#### TASK DATA
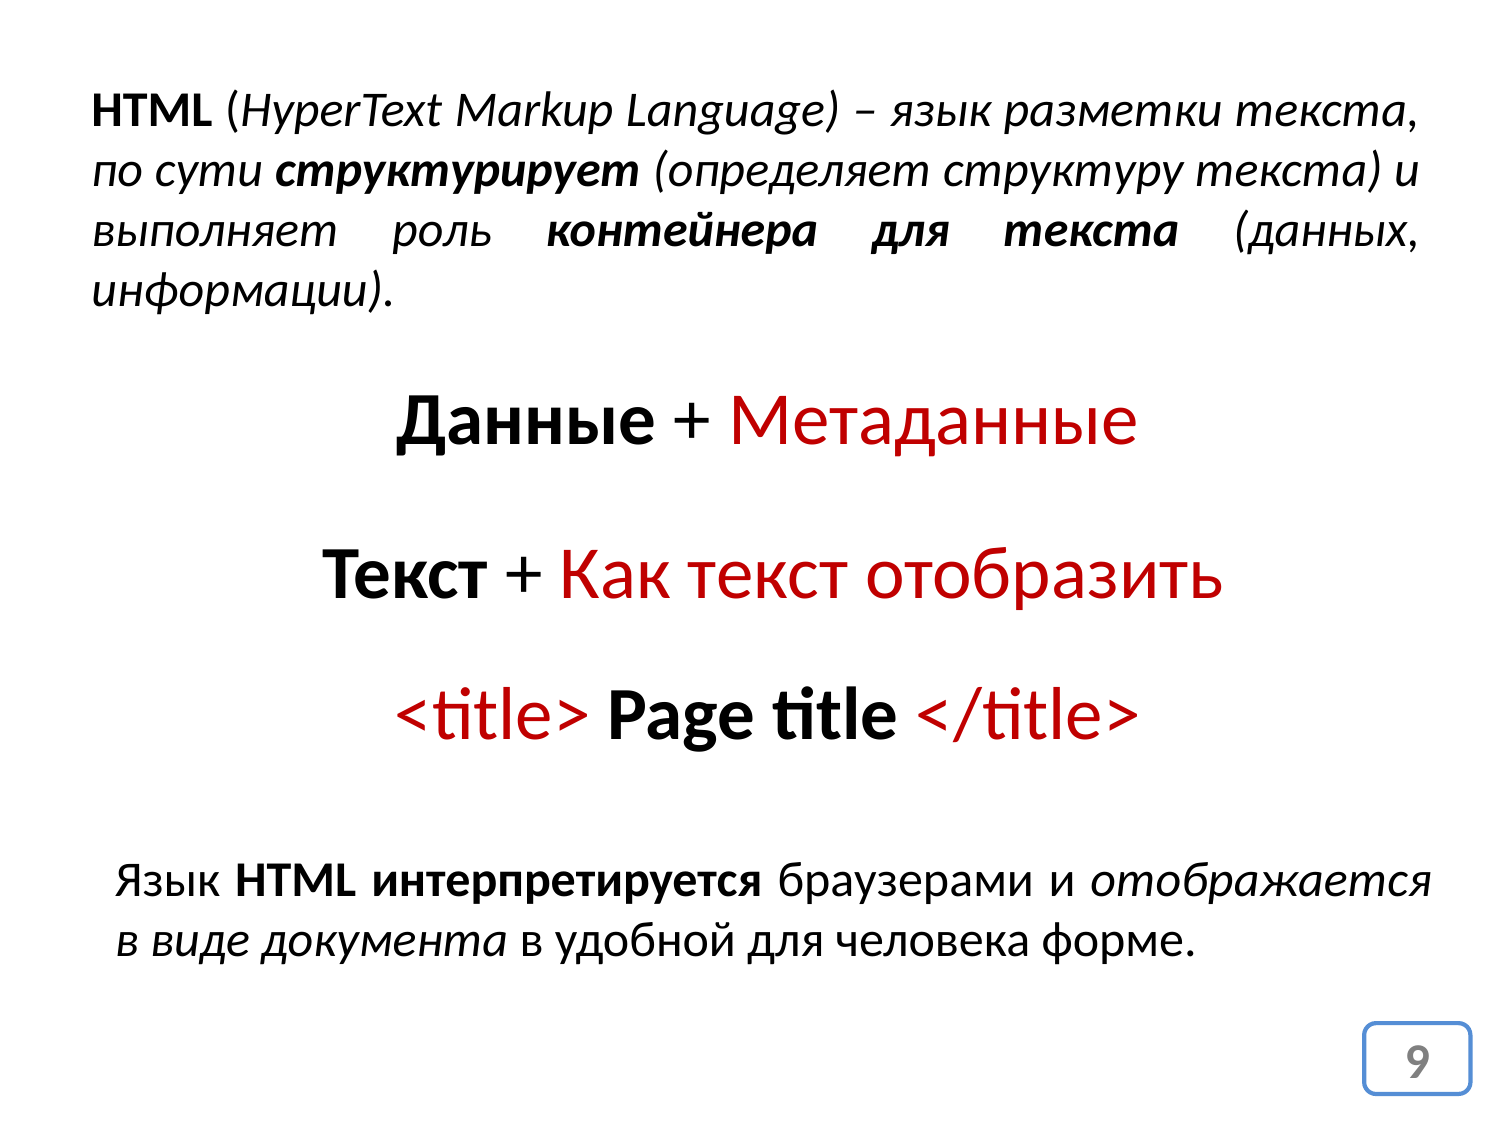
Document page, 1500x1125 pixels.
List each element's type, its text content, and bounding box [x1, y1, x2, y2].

text_box <title> Page title </title> [129, 657, 1406, 762]
text_box 9 [1362, 1021, 1473, 1097]
text_box HTML (HyperText Markup Language) – язык разметки текста, по сути структурирует (определяет структуру текста) и выполняет роль контейнера для текста (данных, информации). [76, 68, 1436, 324]
text_box Текст + Как текст отобразить [135, 515, 1412, 621]
text_box Данные + Метаданные [129, 361, 1406, 467]
text_box Язык HTML интерпретируется браузерами и отображается в виде документа в удобной для человека форме. [100, 839, 1447, 975]
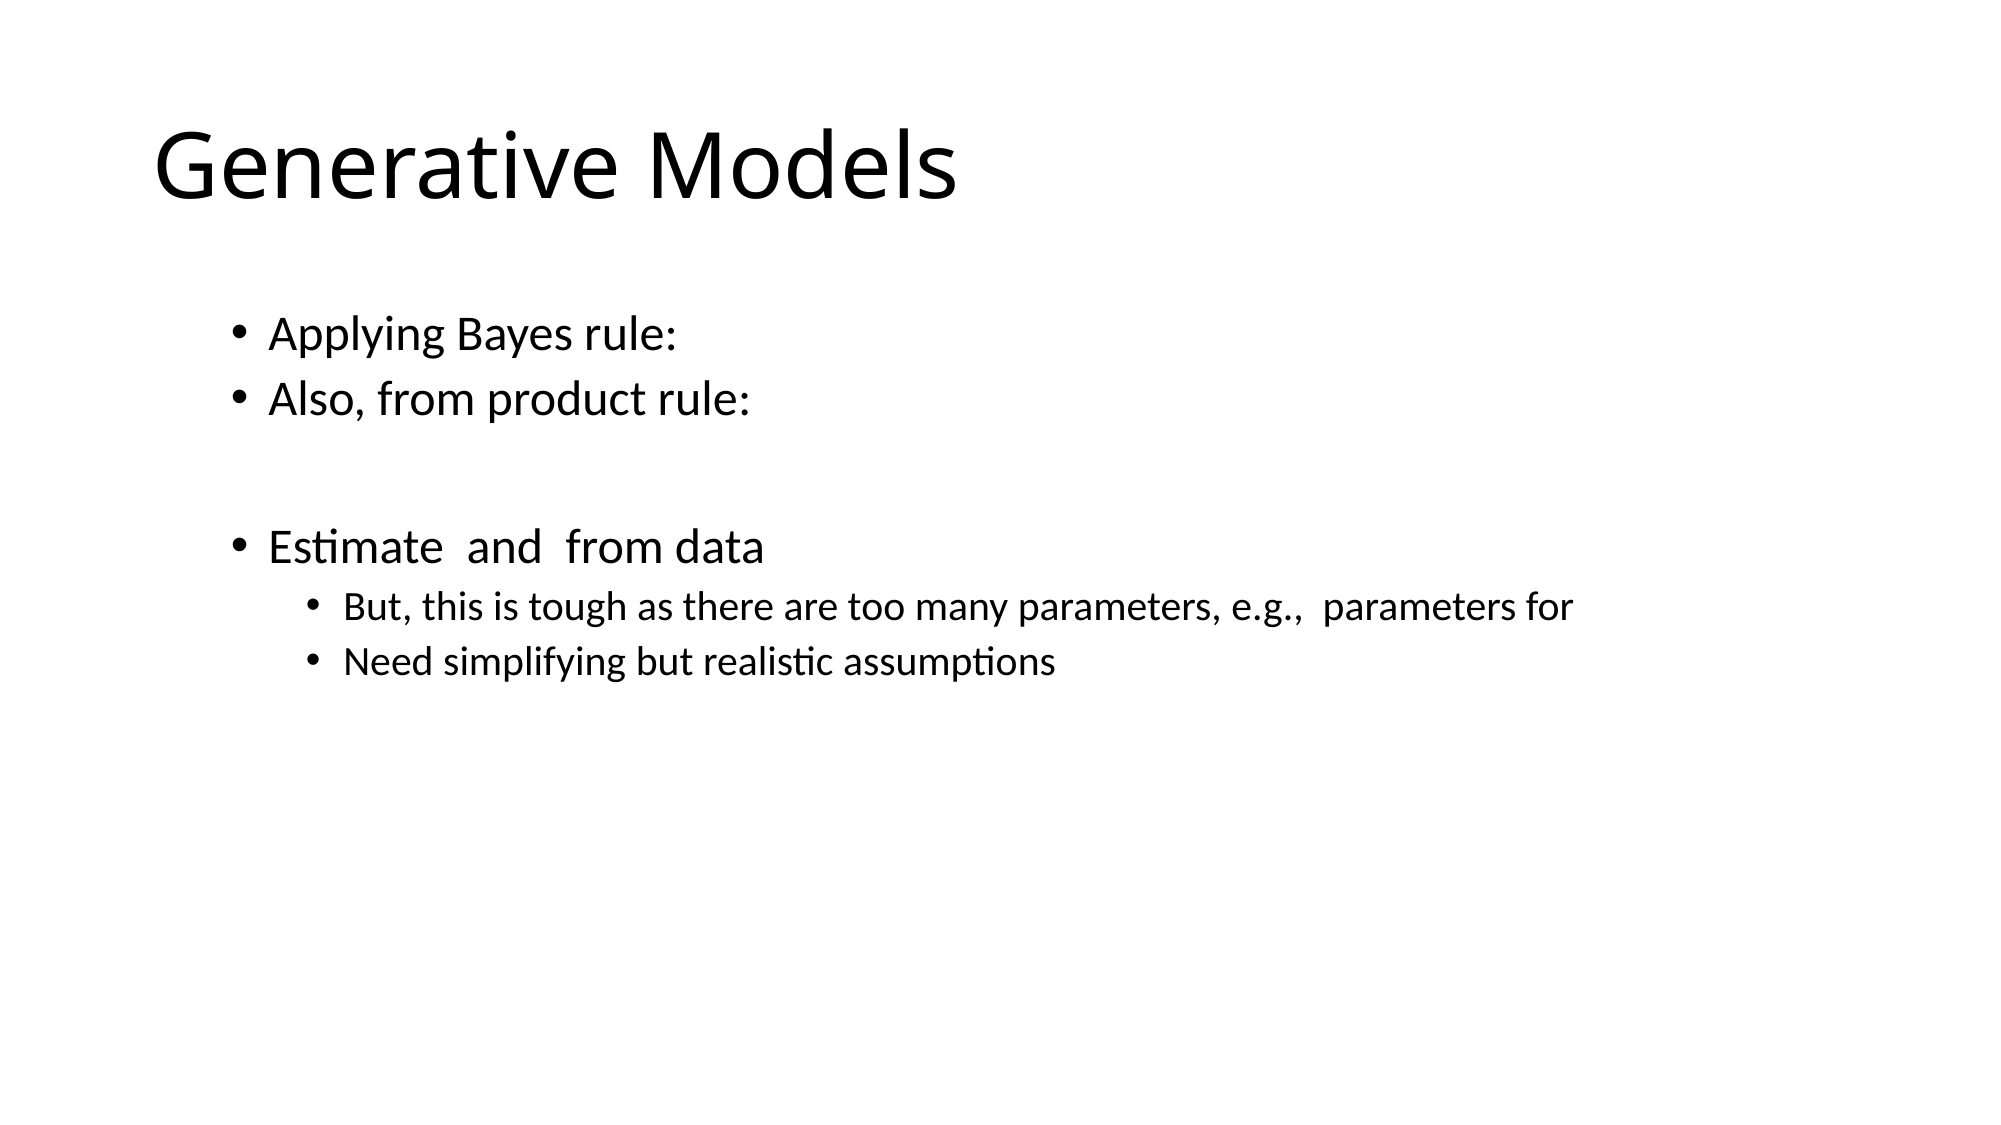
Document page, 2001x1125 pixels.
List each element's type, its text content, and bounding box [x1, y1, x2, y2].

title Generative Models [137, 59, 1863, 278]
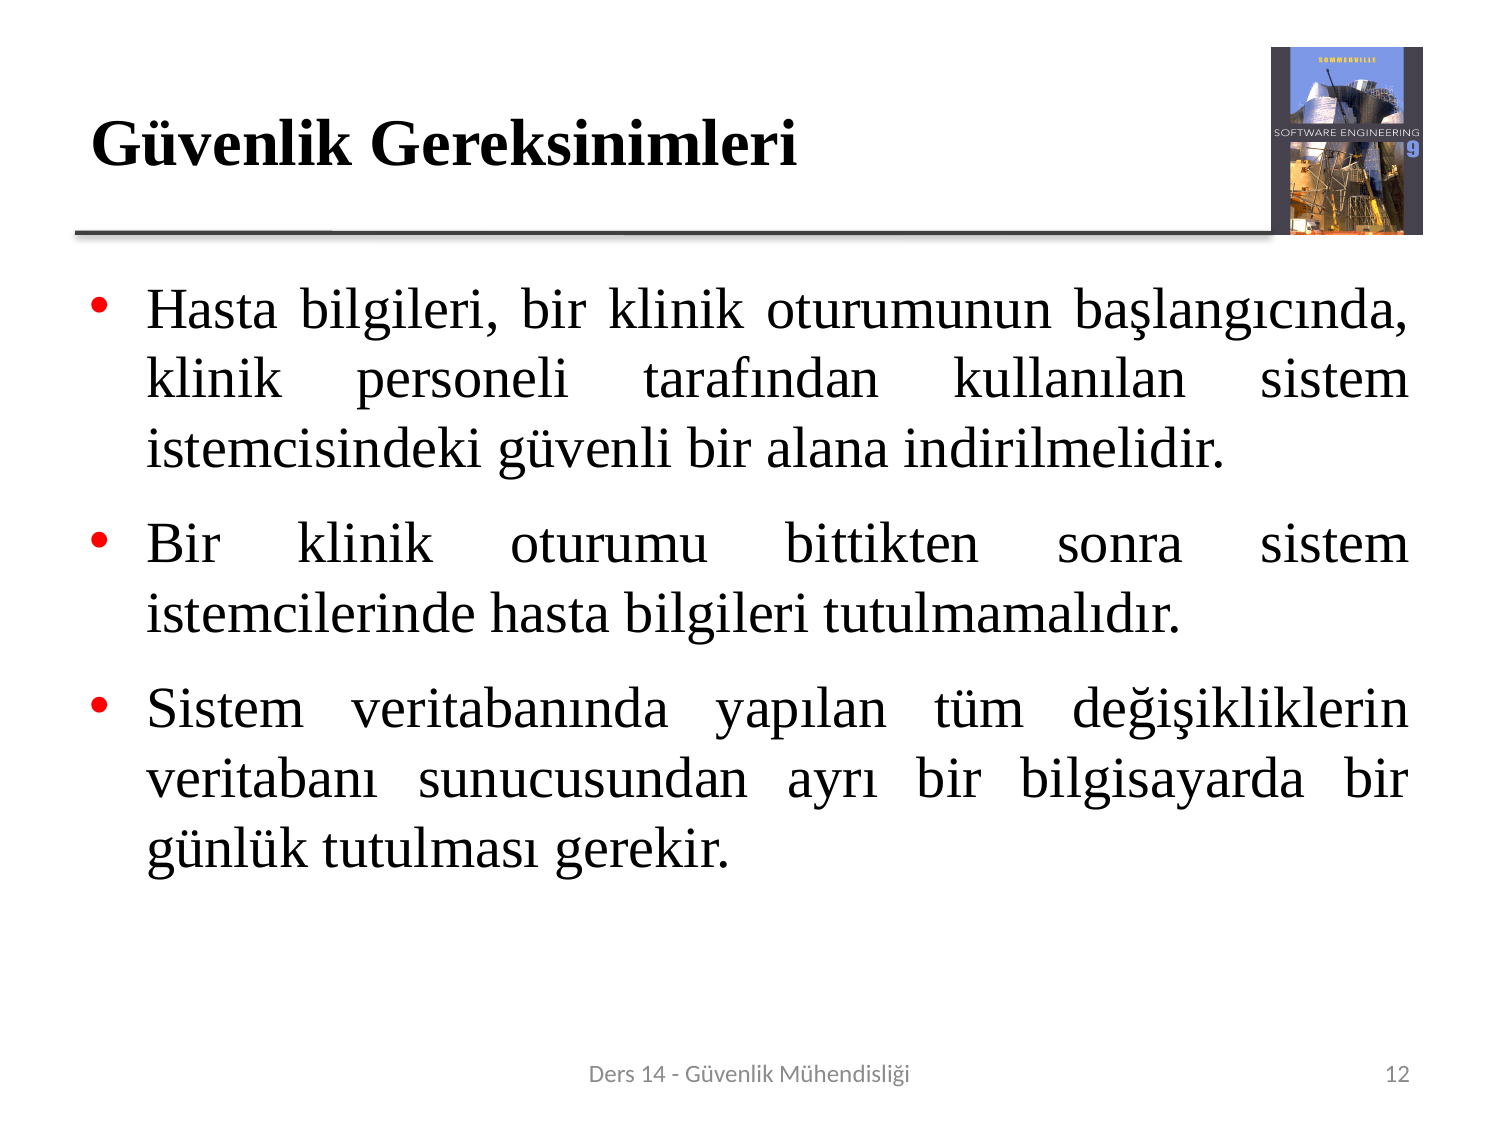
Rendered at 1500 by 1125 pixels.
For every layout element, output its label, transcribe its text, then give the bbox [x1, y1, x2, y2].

slide_number 12 [1074, 1042, 1425, 1103]
list Hasta bilgileri, bir klinik oturumunun başlangıcında, klinik personeli tarafından kullanılan sistem istemcisindeki güvenli bir alana indirilmelidir. Bir klinik oturumu bittikten sonra sistem istemcilerinde hasta bilgileri tutulmamalıdır. Sistem veritabanında yapılan tüm değişikliklerin veritabanı sunucusundan ayrı bir bilgisayarda bir günlük tutulması gerekir. [75, 262, 1425, 1005]
footer Ders 14 - Güvenlik Mühendisliği [512, 1042, 988, 1103]
title Güvenlik Gereksinimleri [74, 44, 1272, 233]
picture [1272, 47, 1423, 235]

#### YOUR INSTRUCTIONS
From the entries above, extract each line containing "Document".

#### EXPECTED ANSWER
Document page, 1500x1125 pixels.
Document page, 2001x1125 pixels.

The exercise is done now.